As a leader in the discovery and development of RNA-targeted drugs, Ionis has created an efficient and widely applicable drug discovery platform called antisense technology that can treat diseases for which no other therapeutic approach can. has proven to be effective. Our drug discovery platform has served as a springboard for concrete promises and fulfilled hopes for patients with unmet needs. We created the first and only approved treatment for children and adults with spinal muscular atrophy as well as the world’s first RNA-targeted therapy approved for the treatment of polyneuropathy in adults with hereditary amyloidosis. transthyretin. We are targeting all patients we have not yet reached with a pipeline of over 40 new drugs designed to potentially treat a wide range of diseases, including neurological, cardio-renal, metabolic, infectious and pulmonary diseases. To learn more about Ionis, visit www.ionispharma.com and follow us on Twitter @ionispharma.
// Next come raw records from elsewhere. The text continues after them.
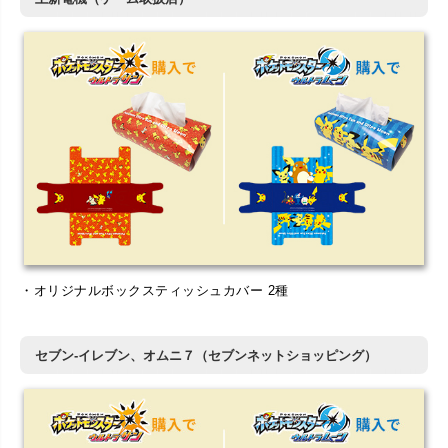
・オリジナルボックスティッシュカバー 2種
セブン-イレブン、オムニ７（セブンネットショッピング）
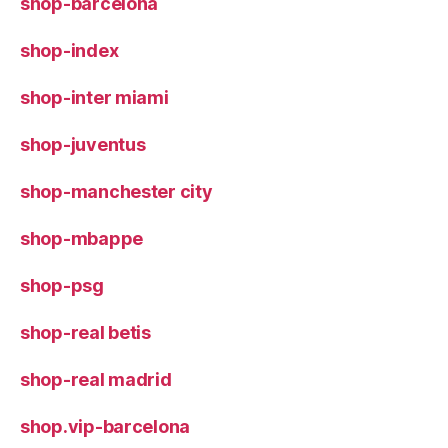
shop-barcelona
shop-index
shop-inter miami
shop-juventus
shop-manchester city
shop-mbappe
shop-psg
shop-real betis
shop-real madrid
shop.vip-barcelona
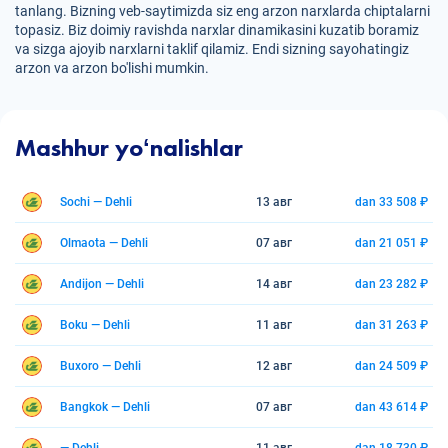
tanlang. Bizning veb-saytimizda siz eng arzon narxlarda chiptalarni
topasiz. Biz doimiy ravishda narxlar dinamikasini kuzatib boramiz
va sizga ajoyib narxlarni taklif qilamiz. Endi sizning sayohatingiz
arzon va arzon bo'lishi mumkin.
Mashhur yoʻnalishlar
Sochi — Dehli
13 авг
dan 33 508 ₽
Olmaota — Dehli
07 авг
dan 21 051 ₽
Andijon — Dehli
14 авг
dan 23 282 ₽
Boku — Dehli
11 авг
dan 31 263 ₽
Buxoro — Dehli
12 авг
dan 24 509 ₽
Bangkok — Dehli
07 авг
dan 43 614 ₽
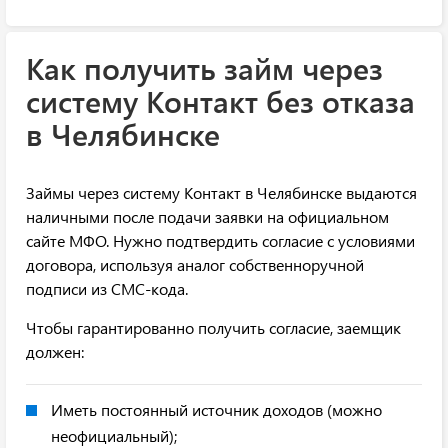
Как получить займ через
систему Контакт без отказа
в Челябинске
Займы через систему Контакт в Челябинске выдаются
наличными после подачи заявки на официальном
сайте МФО. Нужно подтвердить согласие с условиями
договора, используя аналог собственноручной
подписи из СМС-кода.
Чтобы гарантированно получить согласие, заемщик
должен:
Иметь постоянный источник доходов (можно
неофициальный);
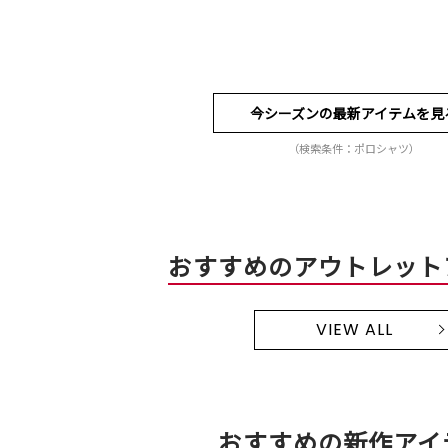
今シーズンの最新アイテムを見
（検索条件：ポロシャツ）
おすすめのアウトレット
VIEW ALL
おすすめの新作アイ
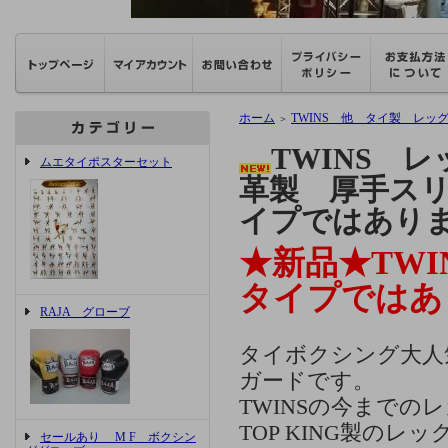
ホーム
TWINS 他 タイ製 レッ
＞
TWINS 
ムエタイポスターセット
革製 厚手スリ
イプではあり
★新品★TWI
タイプではあ
RAJA グローブ
タイボクシング大人
ガードです。
TWINSの今まで
TOP KING製の
セールあり M F ボクシン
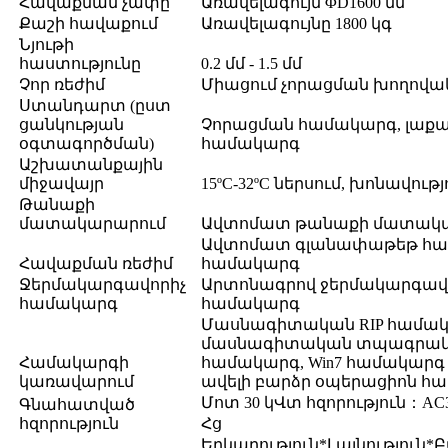
Հավաքման չափը
Առավելագույն ΦD1600 մմ
Քաշի հավաքում
Առավելագույնը 1800 կգ
Նյութի
հաստությունը
0.2 մմ - 1.5 մմ
Չոր ռեժիմ
Միացում չորացման խողովա
Ստանդարտ (ըստ
ցանկության
Չորացման համակարգ, լա
օգտագործման)
համակարգ
Աշխատանքային
միջավայր
15ºC-32ºC ներսում, խոնավությ
Թանաքի
մատակարարում
Ավտոմատ թանաքի մատակ
Ավտոմատ գլանափաթեթ հ
Հավաքման ռեժիմ
համակարգ
Ջերմակարգավորիչ
Արտոնագրով ջերմակարգավ
համակարգ
համակարգ
Մասնագիտական ​​RIP համա
մասնագիտական ​​տպագրա
Համակարգի
համակարգ, Win7 համակարգ 
կառավարում
ավելի բարձր օպերացիոն հ
Մոտ 30 կՎտ հզորություն
：
AC
Գնահատված
հզորություն
Հց
Երկարություն*Լայնություն*Բ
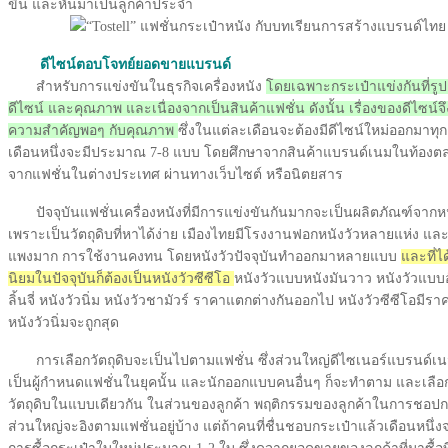
ขึ้น และหันมาเป็นลูกค้าประจำ
ดีไซน์ตอบโจทย์ยอดขายแบรนด์
สำหรับการแข่งขันในธุรกิจเครื่องหนัง
โดยเฉพาะกระเป๋าแข่งกันที่รู
ดีไซน์ และคุณภาพ และเนื่องจากเป็นสินค้าแฟชั่น ดังนั้น เรื่องของดีไซน์จึ
ความสำคัญพอๆ กับคุณภาพ
ซึ่งในแต่ละเดือนจะต้องมีดีไซน์ใหม่ออกมาทุก
เดือนหนึ่งจะมีประมาณ 7-8 แบบ โดยศึกษาจากสินค้าแบรนด์เนมในท้องตล
จากแฟชั่นในต่างประเทศ ผ่านทางเว็บไซต์ หรือนิตยสาร
ปัจจุบันแฟชั่นเครื่องหนังที่มีการแข่งขันกันมากจะเป็นผลิตภัณฑ์จากหน
เพราะเป็นวัตถุดิบที่หาได้ง่าย เมืองไทยมีโรงงานฟอกหนังวัวหลายแห่ง แล
แพงมาก การใช้งานคงทน โดยหนังวัวปัจจุบันทำออกมาหลายแบบ
และที่ไ
นิยมในปัจจุบันก็ต้องเป็นหนังวัวซีซีโอ
หนังวัวแบบหนังมันวาว หนังวัวแบบอ
ลิ้นจี่ หนังวัวนิ่ม หนังวัวชามัวร์ ราคาแตกต่างกันออกไป หนังวัวซีซีโอมีร
หนังวัวนิ่มจะถูกสุด
การเลือกวัตถุดิบจะเป็นไปตามแฟชั่น ซึ่งส่วนใหญ่ดีไซเนอร์แบรนด์เนม
เป็นผู้กำหนดแฟชั่นในยุคนั้น และนักออกแบบคนอื่นๆ ก็จะทำตาม และเลือ
วัตถุดิบในแบบเดียวกัน ในส่วนของลูกค้า พฤติกรรมของลูกค้าในการชอปก
ส่วนใหญ่จะอิงตามแฟชั่นอยู่บ้าง แต่ถ้าคนที่ชื่นชอบกระเป๋าแล้วเดือนหนึ่งจ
This press release contains forward-looking statements regarding the therapeutic and commercial potential of TEGSEDI (inotersen) and developing Ionis technologies and products, including the business of Akcea Therapeutics, Inc., a wholly-owned subsidiary of Ionis. Any statement describing Ionis’s objectives, expectations, financial or other projections, intentions or beliefs is a forward-looking statement and should be considered a risky statement. These statements are subject to certain risks and uncertainties, including those relating to the impact COVID-19 may have on our business, and including, but not limited to, those relating to our commercial products and our medicines. pipeline, and in particular those inherent in the process of discovering, developing and commercializing safe and effective drugs for human therapeutic purposes, and in building a business around these drugs. Ionis’ forward-looking statements also involve assumptions which, if they do not materialize or prove to be correct, could cause its results to differ materially from those expressed or implied by such forward-looking statements. Although Ionis’s forward-looking statements reflect the good faith judgment of its management, such statements are based only on facts and factors currently known to Ionis. Therefore, you are cautioned not to rely on these forward-looking statements. These and other risks relating to Ionis’ programs are described in more detail in the Ionis Annual Report on Form 10-K for the year ended. December 31, 2019, and the most recent quarterly filing of Form 10-Q, which are filed with the SEC. Copies of these and other documents are available from the Company.
Ionis Pharmaceutical® is a trademark of Ionis Pharmaceuticals, Inc. Akcea Therapeutics® TEGSEDI??® are registered trademarks of Akcea Therapeutics, Inc.
SOURCE Akcea Therapeutics, Inc .; Ionis Pharmaceuticals, Inc.